Fibromuscular dysplasia (FMD)
Fibromuscular dysplasia (FMD) is a non-inflammatory, non-atherosclerotic arteriopathy manifesting with morphological abnormalities such as tortuosity, dissection, aneurysm, stenosis and other occlusion. The etiology is unclear, but research increasingly suggests genetic predisposition (Ganesh et al. 2014; Gornik et al. 2019; Perdu et al. 2007; Persu et al. 2022). It has been reported in nearly all vasculature, but most commonly involves the renal, internal carotid and vertebral arteries. Olin and colleagues (Olin et al. 2012) studied 447 patients with FMD and reported that affected arteries included the renal (79.7%), extracranial carotid (74.3%) and vertebral (36.6%); presenting symptoms included pulsatile tinnitus (27.5%), dizziness (26.0%), “tinnitus” (presumably non-pulsatile) (18.8%) and stroke (6.9%). The literature reports various kinds of tinnitus (Arnold et al. 2009; Bagh et al. 2018; Dicks et al. 2021; Dufour et al. 1985; Foyt et al. 2006; Gruber and Hemmati 1991; Henrard et al. 2019; Hofmann et al. 2013; Kesav et al. 2023; Kim and Serhal 2016; Kythreotou et al. 2023; Narula et al. 2018; Olin et al. 2012; Raj et al. 2012; Topal et al. 2015; Vanzin et al. 2021; Waldvogel et al. 1998; Weissman and Hirsch 2000; Zhang et al. 2014) much more commonly than vestibular symptoms (De Groote et al. 2017; Krittanawong et al. 2019; Netsch et al. 2011; Tsien et al. 2014), with the mechanism for the latter usually being cited as stroke (Chen et al. 2004; Tsien et al. 2014).
Glomus tympanicum
A glomus tympanicum (GT) tumor is a paraganglioma arising at various locations in the middle ear. It is highly vascular, and the classic appearance under otomicroscopy/otoscopy is a red pulsatile mass behind the eardrum. It is usually a disease of adulthood, and is more common in women. A number of diseases can resemble GTs, and GTs can mimic other lesions. About 15% of GTs secrete catecholamines. The most common presenting symptoms are pulsatile tinnitus and hearing loss. Rarely GTs can cause disequilibrium and epistaxis. GTs are usually unilateral; they can occur with other paragangliomas anywhere along the sympathetic chain. Audiometry usually shows mixed conductive and sensorineural hearing loss. CT is usually the imaging modality of choice, but MRI and various forms of angiography may also play a role. Treatment is usually surgical, though radiation therapy has become more common. Recurrence is uncommon, and occurs more frequently in surgically-treated cases. If a clinician observes a red pulsatile mass behind the eardrum, referral to a neuro-otologic otolaryngologist is appropriate.

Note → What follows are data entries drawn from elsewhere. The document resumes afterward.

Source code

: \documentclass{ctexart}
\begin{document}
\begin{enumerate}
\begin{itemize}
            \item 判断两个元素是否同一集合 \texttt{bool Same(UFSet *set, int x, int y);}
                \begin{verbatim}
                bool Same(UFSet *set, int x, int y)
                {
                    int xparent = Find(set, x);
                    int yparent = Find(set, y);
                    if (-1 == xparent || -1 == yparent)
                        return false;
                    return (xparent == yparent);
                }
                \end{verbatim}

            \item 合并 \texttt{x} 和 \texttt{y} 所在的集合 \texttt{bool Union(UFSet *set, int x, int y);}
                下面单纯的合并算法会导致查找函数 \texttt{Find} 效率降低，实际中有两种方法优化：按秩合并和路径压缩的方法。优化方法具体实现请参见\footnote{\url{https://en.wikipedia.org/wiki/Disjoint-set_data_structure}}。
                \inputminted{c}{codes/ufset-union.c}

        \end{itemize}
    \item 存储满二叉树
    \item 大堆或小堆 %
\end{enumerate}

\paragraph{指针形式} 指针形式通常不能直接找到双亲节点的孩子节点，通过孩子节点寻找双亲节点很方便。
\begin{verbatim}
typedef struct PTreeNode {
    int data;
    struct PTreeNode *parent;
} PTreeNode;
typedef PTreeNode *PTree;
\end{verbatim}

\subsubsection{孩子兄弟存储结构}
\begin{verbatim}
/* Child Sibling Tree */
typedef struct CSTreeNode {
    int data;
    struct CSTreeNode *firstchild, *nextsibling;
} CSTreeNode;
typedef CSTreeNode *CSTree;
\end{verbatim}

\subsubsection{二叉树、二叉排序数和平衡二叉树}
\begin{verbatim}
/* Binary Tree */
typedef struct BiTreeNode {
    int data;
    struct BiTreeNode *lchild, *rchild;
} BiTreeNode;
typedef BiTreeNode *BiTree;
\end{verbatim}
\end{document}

Vascular causes of pulsatile tinnitus
Pulsatile tinnitus has been reported in association with a number of arterial and venous abnormalities, including jugular bulb wall dehiscence, transverse sinus stenosis, sigmoid sinus diverticulum, sigmoid sinus wall dehiscence, enlarged oblique occipital sinus, stenoses of various dural venous sinuses from arachnoid granulations, superficial middle cerebral vein, dilated mastoid emissary vein, carotid artery stenosis, fibromuscular dysplasia, arteriovenous fistula and others.